→ Required action: For every row below, output its text as a JSON list of strings with one string per line, leaving out blank lines.
=== Begin Enclosure ===
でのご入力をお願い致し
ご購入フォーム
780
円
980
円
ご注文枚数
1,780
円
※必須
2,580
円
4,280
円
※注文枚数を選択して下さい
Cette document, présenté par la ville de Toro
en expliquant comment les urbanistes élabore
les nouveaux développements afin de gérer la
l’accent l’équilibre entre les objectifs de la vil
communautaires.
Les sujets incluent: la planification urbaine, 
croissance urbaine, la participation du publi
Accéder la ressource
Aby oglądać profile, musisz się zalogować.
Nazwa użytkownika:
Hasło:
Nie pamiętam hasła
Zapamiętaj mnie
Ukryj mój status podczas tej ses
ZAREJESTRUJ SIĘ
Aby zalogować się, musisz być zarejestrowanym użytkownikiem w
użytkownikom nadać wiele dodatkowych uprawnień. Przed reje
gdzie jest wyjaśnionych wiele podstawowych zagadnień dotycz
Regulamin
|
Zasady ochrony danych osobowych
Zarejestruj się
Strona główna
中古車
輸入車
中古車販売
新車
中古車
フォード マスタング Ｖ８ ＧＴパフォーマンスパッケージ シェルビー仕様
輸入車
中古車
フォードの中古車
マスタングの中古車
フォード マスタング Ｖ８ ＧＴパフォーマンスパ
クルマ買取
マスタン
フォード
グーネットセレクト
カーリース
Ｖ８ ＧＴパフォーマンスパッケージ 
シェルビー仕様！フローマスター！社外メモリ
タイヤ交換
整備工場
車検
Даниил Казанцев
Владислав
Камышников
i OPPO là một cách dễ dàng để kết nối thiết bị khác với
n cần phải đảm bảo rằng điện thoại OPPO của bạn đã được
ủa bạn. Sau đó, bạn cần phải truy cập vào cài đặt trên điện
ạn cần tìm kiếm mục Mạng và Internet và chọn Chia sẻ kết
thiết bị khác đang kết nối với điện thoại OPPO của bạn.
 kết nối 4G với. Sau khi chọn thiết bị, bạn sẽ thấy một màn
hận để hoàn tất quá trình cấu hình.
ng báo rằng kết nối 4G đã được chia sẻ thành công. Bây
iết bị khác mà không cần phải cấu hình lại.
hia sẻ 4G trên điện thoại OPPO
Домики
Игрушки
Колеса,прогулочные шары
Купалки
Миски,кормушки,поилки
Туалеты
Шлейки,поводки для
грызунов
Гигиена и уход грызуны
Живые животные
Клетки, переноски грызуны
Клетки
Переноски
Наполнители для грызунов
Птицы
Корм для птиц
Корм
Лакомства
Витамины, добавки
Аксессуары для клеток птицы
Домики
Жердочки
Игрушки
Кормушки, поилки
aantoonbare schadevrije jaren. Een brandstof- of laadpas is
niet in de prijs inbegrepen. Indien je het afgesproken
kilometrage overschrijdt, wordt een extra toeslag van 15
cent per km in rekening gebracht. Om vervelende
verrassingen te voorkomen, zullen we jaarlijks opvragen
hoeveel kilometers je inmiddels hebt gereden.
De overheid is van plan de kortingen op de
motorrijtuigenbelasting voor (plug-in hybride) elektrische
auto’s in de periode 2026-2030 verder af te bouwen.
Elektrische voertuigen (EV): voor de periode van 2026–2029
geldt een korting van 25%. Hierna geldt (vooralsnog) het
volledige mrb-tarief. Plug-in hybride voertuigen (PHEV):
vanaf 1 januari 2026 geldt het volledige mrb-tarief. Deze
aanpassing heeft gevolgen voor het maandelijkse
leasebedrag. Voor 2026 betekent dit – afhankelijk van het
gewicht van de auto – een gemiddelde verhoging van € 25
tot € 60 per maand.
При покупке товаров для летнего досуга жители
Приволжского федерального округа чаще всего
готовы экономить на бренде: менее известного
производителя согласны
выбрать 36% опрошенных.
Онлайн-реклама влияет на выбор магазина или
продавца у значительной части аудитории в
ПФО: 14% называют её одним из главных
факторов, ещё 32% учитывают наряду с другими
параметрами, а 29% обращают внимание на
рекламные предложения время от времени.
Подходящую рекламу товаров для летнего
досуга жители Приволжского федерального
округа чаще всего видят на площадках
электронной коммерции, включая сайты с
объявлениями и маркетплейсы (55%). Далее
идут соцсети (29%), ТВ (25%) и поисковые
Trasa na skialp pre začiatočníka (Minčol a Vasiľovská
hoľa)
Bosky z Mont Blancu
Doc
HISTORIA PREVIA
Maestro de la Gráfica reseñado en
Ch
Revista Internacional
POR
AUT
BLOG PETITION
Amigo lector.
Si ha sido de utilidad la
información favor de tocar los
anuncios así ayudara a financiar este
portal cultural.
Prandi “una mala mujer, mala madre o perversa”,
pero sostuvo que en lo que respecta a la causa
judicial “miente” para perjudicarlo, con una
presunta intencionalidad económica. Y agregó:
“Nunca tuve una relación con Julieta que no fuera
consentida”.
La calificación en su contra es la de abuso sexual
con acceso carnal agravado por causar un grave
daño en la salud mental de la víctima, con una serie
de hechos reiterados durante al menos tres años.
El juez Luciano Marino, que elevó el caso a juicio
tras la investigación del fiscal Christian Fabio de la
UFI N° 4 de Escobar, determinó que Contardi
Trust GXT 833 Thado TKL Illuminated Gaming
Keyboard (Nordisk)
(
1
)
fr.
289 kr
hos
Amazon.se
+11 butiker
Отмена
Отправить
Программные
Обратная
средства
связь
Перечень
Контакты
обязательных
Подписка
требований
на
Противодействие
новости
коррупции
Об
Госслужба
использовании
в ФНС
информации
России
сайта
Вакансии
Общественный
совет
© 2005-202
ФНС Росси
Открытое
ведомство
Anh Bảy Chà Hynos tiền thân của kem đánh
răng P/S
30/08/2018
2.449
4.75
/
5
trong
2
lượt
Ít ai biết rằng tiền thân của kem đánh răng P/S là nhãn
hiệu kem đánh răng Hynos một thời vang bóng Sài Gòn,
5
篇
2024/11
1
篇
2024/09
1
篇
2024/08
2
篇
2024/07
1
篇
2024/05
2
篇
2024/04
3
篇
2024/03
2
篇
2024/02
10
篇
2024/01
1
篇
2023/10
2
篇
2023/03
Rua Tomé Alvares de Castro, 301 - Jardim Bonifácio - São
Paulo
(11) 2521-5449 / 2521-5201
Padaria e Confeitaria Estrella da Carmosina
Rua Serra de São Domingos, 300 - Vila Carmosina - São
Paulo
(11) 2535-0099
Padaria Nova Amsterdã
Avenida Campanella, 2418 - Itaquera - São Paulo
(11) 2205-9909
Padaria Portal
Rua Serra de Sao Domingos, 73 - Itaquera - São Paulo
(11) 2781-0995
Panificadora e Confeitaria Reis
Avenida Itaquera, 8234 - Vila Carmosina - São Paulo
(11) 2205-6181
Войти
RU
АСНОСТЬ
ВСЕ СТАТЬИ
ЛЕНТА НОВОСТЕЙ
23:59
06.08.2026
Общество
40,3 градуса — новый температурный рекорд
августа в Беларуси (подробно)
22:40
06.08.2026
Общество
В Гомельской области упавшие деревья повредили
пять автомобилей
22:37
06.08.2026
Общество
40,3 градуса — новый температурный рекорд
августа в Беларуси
=== End Enclosure ===
→ Solution:
[
  "でのご入力をお願い致し",
  "ご購入フォーム",
  "780",
  "円",
  "980",
  "円",
  "ご注文枚数",
  "1,780",
  "円",
  "※必須",
  "2,580",
  "円",
  "4,280",
  "円",
  "※注文枚数を選択して下さい",
  "Cette document, présenté par la ville de Toro",
  "en expliquant comment les urbanistes élabore",
  "les nouveaux développements afin de gérer la",
  "l’accent l’équilibre entre les objectifs de la vil",
  "communautaires.",
  "Les sujets incluent: la planification urbaine, ",
  "croissance urbaine, la participation du publi",
  "Accéder la ressource",
  "Aby oglądać profile, musisz się zalogować.",
  "Nazwa użytkownika:",
  "Hasło:",
  "Nie pamiętam hasła",
  "Zapamiętaj mnie",
  "Ukryj mój status podczas tej ses",
  "ZAREJESTRUJ SIĘ",
  "Aby zalogować się, musisz być zarejestrowanym użytkownikiem w",
  "użytkownikom nadać wiele dodatkowych uprawnień. Przed reje",
  "gdzie jest wyjaśnionych wiele podstawowych zagadnień dotycz",
  "Regulamin",
  "|",
  "Zasady ochrony danych osobowych",
  "Zarejestruj się",
  "Strona główna",
  "中古車",
  "輸入車",
  "中古車販売",
  "新車",
  "中古車",
  "フォード マスタング Ｖ８ ＧＴパフォーマンスパッケージ シェルビー仕様",
  "輸入車",
  "中古車",
  "フォードの中古車",
  "マスタングの中古車",
  "フォード マスタング Ｖ８ ＧＴパフォーマンスパ",
  "クルマ買取",
  "マスタン",
  "フォード",
  "グーネットセレクト",
  "カーリース",
  "Ｖ８ ＧＴパフォーマンスパッケージ ",
  "シェルビー仕様！フローマスター！社外メモリ",
  "タイヤ交換",
  "整備工場",
  "車検",
  "Даниил Казанцев",
  "Владислав",
  "Камышников",
  "i OPPO là một cách dễ dàng để kết nối thiết bị khác với",
  "n cần phải đảm bảo rằng điện thoại OPPO của bạn đã được",
  "ủa bạn. Sau đó, bạn cần phải truy cập vào cài đặt trên điện",
  "ạn cần tìm kiếm mục Mạng và Internet và chọn Chia sẻ kết",
  "thiết bị khác đang kết nối với điện thoại OPPO của bạn.",
  " kết nối 4G với. Sau khi chọn thiết bị, bạn sẽ thấy một màn",
  "hận để hoàn tất quá trình cấu hình.",
  "ng báo rằng kết nối 4G đã được chia sẻ thành công. Bây",
  "iết bị khác mà không cần phải cấu hình lại.",
  "hia sẻ 4G trên điện thoại OPPO",
  "Домики",
  "Игрушки",
  "Колеса,прогулочные шары",
  "Купалки",
  "Миски,кормушки,поилки",
  "Туалеты",
  "Шлейки,поводки для",
  "грызунов",
  "Гигиена и уход грызуны",
  "Живые животные",
  "Клетки, переноски грызуны",
  "Клетки",
  "Переноски",
  "Наполнители для грызунов",
  "Птицы",
  "Корм для птиц",
  "Корм",
  "Лакомства",
  "Витамины, добавки",
  "Аксессуары для клеток птицы",
  "Домики",
  "Жердочки",
  "Игрушки",
  "Кормушки, поилки",
  "aantoonbare schadevrije jaren. Een brandstof- of laadpas is",
  "niet in de prijs inbegrepen. Indien je het afgesproken",
  "kilometrage overschrijdt, wordt een extra toeslag van 15",
  "cent per km in rekening gebracht. Om vervelende",
  "verrassingen te voorkomen, zullen we jaarlijks opvragen",
  "hoeveel kilometers je inmiddels hebt gereden.",
  "De overheid is van plan de kortingen op de",
  "motorrijtuigenbelasting voor (plug-in hybride) elektrische",
  "auto’s in de periode 2026-2030 verder af te bouwen.",
  "Elektrische voertuigen (EV): voor de periode van 2026–2029",
  "geldt een korting van 25%. Hierna geldt (vooralsnog) het",
  "volledige mrb-tarief. Plug-in hybride voertuigen (PHEV):",
  "vanaf 1 januari 2026 geldt het volledige mrb-tarief. Deze",
  "aanpassing heeft gevolgen voor het maandelijkse",
  "leasebedrag. Voor 2026 betekent dit – afhankelijk van het",
  "gewicht van de auto – een gemiddelde verhoging van € 25",
  "tot € 60 per maand.",
  "При покупке товаров для летнего досуга жители",
  "Приволжского федерального округа чаще всего",
  "готовы экономить на бренде: менее известного",
  "производителя согласны",
  "выбрать 36% опрошенных.",
  "Онлайн-реклама влияет на выбор магазина или",
  "продавца у значительной части аудитории в",
  "ПФО: 14% называют её одним из главных",
  "факторов, ещё 32% учитывают наряду с другими",
  "параметрами, а 29% обращают внимание на",
  "рекламные предложения время от времени.",
  "Подходящую рекламу товаров для летнего",
  "досуга жители Приволжского федерального",
  "округа чаще всего видят на площадках",
  "электронной коммерции, включая сайты с",
  "объявлениями и маркетплейсы (55%). Далее",
  "идут соцсети (29%), ТВ (25%) и поисковые",
  "Trasa na skialp pre začiatočníka (Minčol a Vasiľovská",
  "hoľa)",
  "Bosky z Mont Blancu",
  "Doc",
  "HISTORIA PREVIA",
  "Maestro de la Gráfica reseñado en",
  "Ch",
  "Revista Internacional",
  "POR",
  "AUT",
  "BLOG PETITION",
  "Amigo lector.",
  "Si ha sido de utilidad la",
  "información favor de tocar los",
  "anuncios así ayudara a financiar este",
  "portal cultural.",
  "Prandi “una mala mujer, mala madre o perversa”,",
  "pero sostuvo que en lo que respecta a la causa",
  "judicial “miente” para perjudicarlo, con una",
  "presunta intencionalidad económica. Y agregó:",
  "“Nunca tuve una relación con Julieta que no fuera",
  "consentida”.",
  "La calificación en su contra es la de abuso sexual",
  "con acceso carnal agravado por causar un grave",
  "daño en la salud mental de la víctima, con una serie",
  "de hechos reiterados durante al menos tres años.",
  "El juez Luciano Marino, que elevó el caso a juicio",
  "tras la investigación del fiscal Christian Fabio de la",
  "UFI N° 4 de Escobar, determinó que Contardi",
  "Trust GXT 833 Thado TKL Illuminated Gaming",
  "Keyboard (Nordisk)",
  "(",
  "1",
  ")",
  "fr.",
  "289 kr",
  "hos",
  "Amazon.se",
  "+11 butiker",
  "Отмена",
  "Отправить",
  "Программные",
  "Обратная",
  "средства",
  "связь",
  "Перечень",
  "Контакты",
  "обязательных",
  "Подписка",
  "требований",
  "на",
  "Противодействие",
  "новости",
  "коррупции",
  "Об",
  "Госслужба",
  "использовании",
  "в ФНС",
  "информации",
  "России",
  "сайта",
  "Вакансии",
  "Общественный",
  "совет",
  "© 2005-202",
  "ФНС Росси",
  "Открытое",
  "ведомство",
  "Anh Bảy Chà Hynos tiền thân của kem đánh",
  "răng P/S",
  "30/08/2018",
  "2.449",
  "4.75",
  "/",
  "5",
  "trong",
  "2",
  "lượt",
  "Ít ai biết rằng tiền thân của kem đánh răng P/S là nhãn",
  "hiệu kem đánh răng Hynos một thời vang bóng Sài Gòn,",
  "5",
  "篇",
  "2024/11",
  "1",
  "篇",
  "2024/09",
  "1",
  "篇",
  "2024/08",
  "2",
  "篇",
  "2024/07",
  "1",
  "篇",
  "2024/05",
  "2",
  "篇",
  "2024/04",
  "3",
  "篇",
  "2024/03",
  "2",
  "篇",
  "2024/02",
  "10",
  "篇",
  "2024/01",
  "1",
  "篇",
  "2023/10",
  "2",
  "篇",
  "2023/03",
  "Rua Tomé Alvares de Castro, 301 - Jardim Bonifácio - São",
  "Paulo",
  "(11) 2521-5449 / 2521-5201",
  "Padaria e Confeitaria Estrella da Carmosina",
  "Rua Serra de São Domingos, 300 - Vila Carmosina - São",
  "Paulo",
  "(11) 2535-0099",
  "Padaria Nova Amsterdã",
  "Avenida Campanella, 2418 - Itaquera - São Paulo",
  "(11) 2205-9909",
  "Padaria Portal",
  "Rua Serra de Sao Domingos, 73 - Itaquera - São Paulo",
  "(11) 2781-0995",
  "Panificadora e Confeitaria Reis",
  "Avenida Itaquera, 8234 - Vila Carmosina - São Paulo",
  "(11) 2205-6181",
  "Войти",
  "RU",
  "АСНОСТЬ",
  "ВСЕ СТАТЬИ",
  "ЛЕНТА НОВОСТЕЙ",
  "23:59",
  "06.08.2026",
  "Общество",
  "40,3 градуса — новый температурный рекорд",
  "августа в Беларуси (подробно)",
  "22:40",
  "06.08.2026",
  "Общество",
  "В Гомельской области упавшие деревья повредили",
  "пять автомобилей",
  "22:37",
  "06.08.2026",
  "Общество",
  "40,3 градуса — новый температурный рекорд",
  "августа в Беларуси"
]